In Kashmir, local policemen are being targeted by the militants. In this year alone, at least 30 policemen have been killed to this date. Even the militants have barged into the house of the policemen and kidnapped their family members.

The battle between the local police and militants is turning ugly because the families of militants allege that police harass them regularly.

Also, the attacks on the policemen are increasing because of the pro-active role of Jammu and Kashmir police in counter-militancy operations.

In Kashmir, local police have a bad image and it started mostly after the 2008 civilian protests. Later, in 2010 and 2016 unrests, police was accused of killing civilians during protests and being more violent than the central forces.

While working as SPO for over a year, Irshad says, most of the local policemen are good and don’t want to harm people.

“Whenever there is highhandedness by police, the lower rank is not responsible. They are directed by their higher-ups and if an SPO will not do the same he will lose his job,” Irshad says.

But he believes that the way some of the SPOs have been recruited is the problem. Appointment of uneducated people as SPOs, he says, creates the problem. “They don’t know what policing is and when they have to face any situation they commit atrocities,” he says.

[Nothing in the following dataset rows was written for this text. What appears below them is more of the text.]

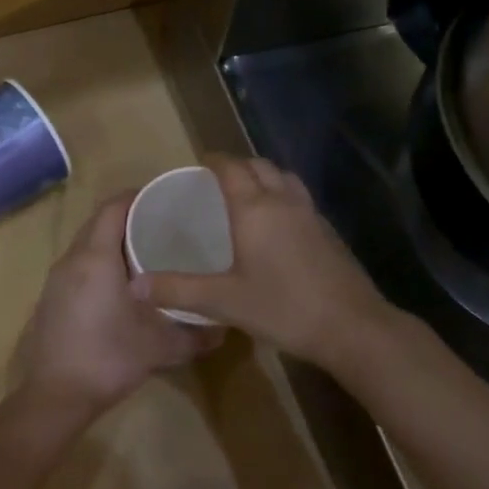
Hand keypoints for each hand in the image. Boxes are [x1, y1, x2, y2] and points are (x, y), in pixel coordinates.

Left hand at [12, 192, 221, 420]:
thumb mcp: (160, 347)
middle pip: (98, 222)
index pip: (113, 207)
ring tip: (145, 252)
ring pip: (86, 244)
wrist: (55, 397)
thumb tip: (225, 328)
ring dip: (111, 241)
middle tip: (162, 225)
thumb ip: (196, 335)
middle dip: (127, 217)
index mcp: (96, 257)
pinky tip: (120, 284)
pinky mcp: (50, 299)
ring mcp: (56, 279)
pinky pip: (77, 265)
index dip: (137, 197)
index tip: (165, 200)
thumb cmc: (108, 359)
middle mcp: (72, 259)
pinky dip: (98, 262)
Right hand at [128, 154, 395, 369]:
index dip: (214, 161)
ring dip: (265, 176)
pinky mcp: (328, 232)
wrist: (353, 327)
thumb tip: (135, 284)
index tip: (199, 162)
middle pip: (260, 166)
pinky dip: (283, 196)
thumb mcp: (224, 301)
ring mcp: (311, 215)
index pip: (231, 168)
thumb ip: (178, 290)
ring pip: (285, 178)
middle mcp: (283, 202)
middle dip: (238, 165)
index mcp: (255, 208)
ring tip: (248, 193)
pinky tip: (277, 224)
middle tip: (218, 179)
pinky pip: (300, 198)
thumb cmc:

How Social Relations of Policemen Have Been Affected

At this time families of the policemen are feeling miserable and unsafe. Following the recent attacks, the cops who live in south Kashmir have been directed not to visit their families.

“Our job has affected our social relations badly,” said Sameer Ahmad (name changed), a Jammu and Kashmir police constable from a Pulwama village. Sameer is the lone breadwinner of his eight-member family and says leaving the job is not an option for him. “I hardly visit my home these days. I don’t know how my relatives are. My work has disconnected me with the social affairs,” he says.

Sameer says police will have to change the way of working.

“Our officers can afford to move their families and live safely but we cannot. The hate for us among the people is because of the behaviour of the police,” he says.

Asiq Bhat* (45) is another policeman from a south Kashmir who is serving in Special Operations Group (SOG), the counter-militancy wing of Jammu and Kashmir police. He has left his village and is living with his three children and wife in Srinagar.

Fareeda*, his wife, says she doesn’t want to live in the city. “I don’t feel comfortable living here. The lifestyle in a village is different. We have a house there but here we have to manage in two-room flat,” she says.

“It is like as if we have done some crime and are not allowed to visit our home,” she says. When they moved to Srinagar they enrolled their kids in a school in City.

“I had to pay huge fees to get them enrolled in school,” says Asiq—“Now I am looking sell my house in the village and settle here.”

However, Fareeda doesn’t want to live in the city and she disagrees with her husband.

“We often quarrel on this thing. My husband wants to live here and I don’t want that. It has affected our relation badly,” says Fareeda with a sigh—“I wish my husband would have been doing some other job.”